READING PASSAGE —
──────

Adds Minimal API patterns for quickly adding endpoints to SliceR
This code extends the .NET Minimal API codebase with IEndpointBuilder. The idea is to define one or more endpoints in a set of classes that can be registered with DI.
register all your IEndpointBuilder classes in your assembly with
services.AddEndpointBuilders();
In program.cs make sure to use them in your WebApplication by calling AddEndpointBuilders
var builder = WebApplication.CreateBuilder(args);
//... more code
var app = builder.Build();
//... more code
app.AddEndpointBuilders();
app.Run();
There are several helper extensions:
MapRootRouteGroup
public IEndpointRouteBuilder Build(IEndpointRouteBuilder builder)
{
var rootRouteBuilder = builder.MapRootRouteGroup<EntityType>();
return builder;
}
This defines a Builder to add endpoints all with the same prefix. Overloads for group name, tag, and prefix.
Set ApiRouteGroupPrefix.Api to whatever constant you prefer on startup before building endpoints.

──────

STUDY QUESTIONS —
1) In the SliceR endpoint documentation, what call on the services collection registers all IEndpointBuilder classes in the assembly?
2) Extend the SliceR endpoint documentation, picking up after its final sentence about ApiRouteGroupPrefix.Api.

(Records from a data source)
──────

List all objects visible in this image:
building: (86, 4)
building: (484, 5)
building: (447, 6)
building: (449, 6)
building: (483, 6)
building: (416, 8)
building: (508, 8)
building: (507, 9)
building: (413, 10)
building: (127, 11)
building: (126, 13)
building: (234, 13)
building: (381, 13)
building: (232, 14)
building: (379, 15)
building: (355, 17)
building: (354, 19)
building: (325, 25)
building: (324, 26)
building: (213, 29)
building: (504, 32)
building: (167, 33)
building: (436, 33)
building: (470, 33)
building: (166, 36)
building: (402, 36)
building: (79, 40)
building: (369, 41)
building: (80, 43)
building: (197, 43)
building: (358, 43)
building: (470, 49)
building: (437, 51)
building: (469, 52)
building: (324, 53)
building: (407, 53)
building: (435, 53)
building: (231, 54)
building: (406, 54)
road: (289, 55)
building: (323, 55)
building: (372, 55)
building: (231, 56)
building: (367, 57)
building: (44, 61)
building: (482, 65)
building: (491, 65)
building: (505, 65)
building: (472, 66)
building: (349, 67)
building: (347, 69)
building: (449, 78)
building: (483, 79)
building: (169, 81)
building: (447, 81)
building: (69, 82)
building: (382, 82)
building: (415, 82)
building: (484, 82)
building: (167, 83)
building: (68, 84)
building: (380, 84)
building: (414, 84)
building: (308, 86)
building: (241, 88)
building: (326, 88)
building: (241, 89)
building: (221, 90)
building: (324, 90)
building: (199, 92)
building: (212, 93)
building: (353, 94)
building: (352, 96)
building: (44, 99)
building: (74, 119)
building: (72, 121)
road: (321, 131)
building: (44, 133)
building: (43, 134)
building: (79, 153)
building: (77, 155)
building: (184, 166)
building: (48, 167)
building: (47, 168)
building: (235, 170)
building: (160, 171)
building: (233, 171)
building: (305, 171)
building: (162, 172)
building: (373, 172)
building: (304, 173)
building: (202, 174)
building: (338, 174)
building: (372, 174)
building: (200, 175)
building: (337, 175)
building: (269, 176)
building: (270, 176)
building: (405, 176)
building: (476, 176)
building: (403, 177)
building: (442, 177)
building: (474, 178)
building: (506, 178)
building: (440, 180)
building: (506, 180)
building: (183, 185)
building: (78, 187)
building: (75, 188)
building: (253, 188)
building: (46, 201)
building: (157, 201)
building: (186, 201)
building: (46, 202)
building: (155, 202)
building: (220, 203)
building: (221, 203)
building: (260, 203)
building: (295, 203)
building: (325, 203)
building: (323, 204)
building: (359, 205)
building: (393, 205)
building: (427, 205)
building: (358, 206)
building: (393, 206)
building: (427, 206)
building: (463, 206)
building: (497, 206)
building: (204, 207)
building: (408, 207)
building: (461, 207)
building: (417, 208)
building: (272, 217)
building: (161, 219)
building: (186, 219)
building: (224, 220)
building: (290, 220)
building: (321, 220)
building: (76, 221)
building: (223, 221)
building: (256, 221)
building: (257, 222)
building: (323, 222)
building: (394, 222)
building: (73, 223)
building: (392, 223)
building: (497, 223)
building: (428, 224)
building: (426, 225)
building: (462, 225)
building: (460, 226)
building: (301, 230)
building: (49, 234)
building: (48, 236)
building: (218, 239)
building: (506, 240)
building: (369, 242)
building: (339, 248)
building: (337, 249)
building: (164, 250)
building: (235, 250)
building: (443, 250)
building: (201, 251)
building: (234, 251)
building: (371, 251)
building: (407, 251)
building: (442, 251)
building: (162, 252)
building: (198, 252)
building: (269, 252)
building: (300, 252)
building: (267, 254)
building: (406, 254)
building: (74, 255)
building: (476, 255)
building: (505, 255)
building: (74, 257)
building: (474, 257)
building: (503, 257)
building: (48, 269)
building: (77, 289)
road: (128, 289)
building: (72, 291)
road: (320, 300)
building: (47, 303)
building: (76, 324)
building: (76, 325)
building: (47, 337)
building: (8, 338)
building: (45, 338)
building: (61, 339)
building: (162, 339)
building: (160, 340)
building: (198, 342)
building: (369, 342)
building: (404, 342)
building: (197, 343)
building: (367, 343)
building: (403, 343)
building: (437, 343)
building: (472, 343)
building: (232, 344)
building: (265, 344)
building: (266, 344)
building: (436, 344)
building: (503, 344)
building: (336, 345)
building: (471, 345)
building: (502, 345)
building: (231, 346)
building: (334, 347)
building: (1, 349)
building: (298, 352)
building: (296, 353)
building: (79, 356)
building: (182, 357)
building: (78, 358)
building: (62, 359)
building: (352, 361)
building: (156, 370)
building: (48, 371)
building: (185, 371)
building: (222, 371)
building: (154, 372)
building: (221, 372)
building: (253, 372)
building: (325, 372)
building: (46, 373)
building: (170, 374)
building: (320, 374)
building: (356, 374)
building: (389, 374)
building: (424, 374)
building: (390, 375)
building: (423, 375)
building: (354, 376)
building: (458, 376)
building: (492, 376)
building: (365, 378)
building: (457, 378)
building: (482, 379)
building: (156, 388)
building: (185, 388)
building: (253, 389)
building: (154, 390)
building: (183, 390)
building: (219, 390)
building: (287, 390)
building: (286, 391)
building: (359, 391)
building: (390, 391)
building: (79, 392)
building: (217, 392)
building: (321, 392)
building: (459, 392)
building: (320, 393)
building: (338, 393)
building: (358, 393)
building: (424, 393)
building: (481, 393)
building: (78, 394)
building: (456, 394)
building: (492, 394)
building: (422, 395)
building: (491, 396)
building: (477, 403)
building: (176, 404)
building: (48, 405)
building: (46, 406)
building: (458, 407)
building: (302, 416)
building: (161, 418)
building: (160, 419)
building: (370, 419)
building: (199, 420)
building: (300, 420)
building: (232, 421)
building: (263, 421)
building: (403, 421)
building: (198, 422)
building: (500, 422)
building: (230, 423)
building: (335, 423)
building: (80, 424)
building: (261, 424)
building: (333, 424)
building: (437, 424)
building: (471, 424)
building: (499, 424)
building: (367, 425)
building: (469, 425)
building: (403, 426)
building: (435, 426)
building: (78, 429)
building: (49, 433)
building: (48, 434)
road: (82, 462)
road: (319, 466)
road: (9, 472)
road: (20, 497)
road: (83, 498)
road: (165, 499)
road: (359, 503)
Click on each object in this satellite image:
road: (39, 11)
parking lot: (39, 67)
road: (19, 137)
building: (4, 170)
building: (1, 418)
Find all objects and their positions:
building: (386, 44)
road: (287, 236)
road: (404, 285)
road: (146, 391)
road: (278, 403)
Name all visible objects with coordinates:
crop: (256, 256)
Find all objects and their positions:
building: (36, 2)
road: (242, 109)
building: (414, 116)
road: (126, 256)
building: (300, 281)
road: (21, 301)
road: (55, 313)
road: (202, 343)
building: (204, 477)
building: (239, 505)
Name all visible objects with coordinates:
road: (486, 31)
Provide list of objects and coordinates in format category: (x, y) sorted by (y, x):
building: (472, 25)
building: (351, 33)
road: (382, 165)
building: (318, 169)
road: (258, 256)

──────

ANSWERS TO THE TASKS —
1) services.AddEndpointBuilders();

2)
If you use standard Operations there are Map methods to simplify defining endpoints.
Examples are:
MapGetAsNoFilterQueryable<TDomain>
MapGetAsById<TDomain, TId>
MapGet<TRequest, TResult>
MapPostAsInsert<TDomainInsert, TDomain>
MapPost<TRequest, TResult>
MapPost<TRequest>
MapPutAsById<TDomainUpdate, TId, TDomain>
MapDeleteAsById<TDomain, TId>
If using entities then use MapEntityRouteGroup
public IEndpointRouteBuilder Build(IEndpointRouteBuilder builder)
{
var entityRouteBuilder = builder.MapEntityRouteGroup<EntityType, KeyType>();
return builder;
}
This returns EntityRouteGroupBuilder<TEntity, TKey> or EntityRouteGroupBuilder<TEntity, TKey, TDomain>
depending on the overload called.
These have the same entity operation methods except now the Entity, Key, and Domain doesn't have to be repeated for each route.
For custom keys that select one property from a type then use EntityKeySelectorRouteGroupBuilder by calling MapEntityRouteGroup<TEntity, TKey, TKeyProperty>
Any ..AsKey method uses the AsParameters attribute on the key in the minimal delegate so make sure the route pattern given has
the property names from the key type in use.
Any EntityRouteGroupBuilder puts the EntityMetadata<TEntity> on the endpoint so when figuring out handlers that use a domain for a
response, the default registered handler is one that know what entity to use for querying.
If you use MapRootRouteGroup then the ValidatedResultEndpointFilter is added by default. This simply turns a ValidatedResult into an IResult for the endpoint.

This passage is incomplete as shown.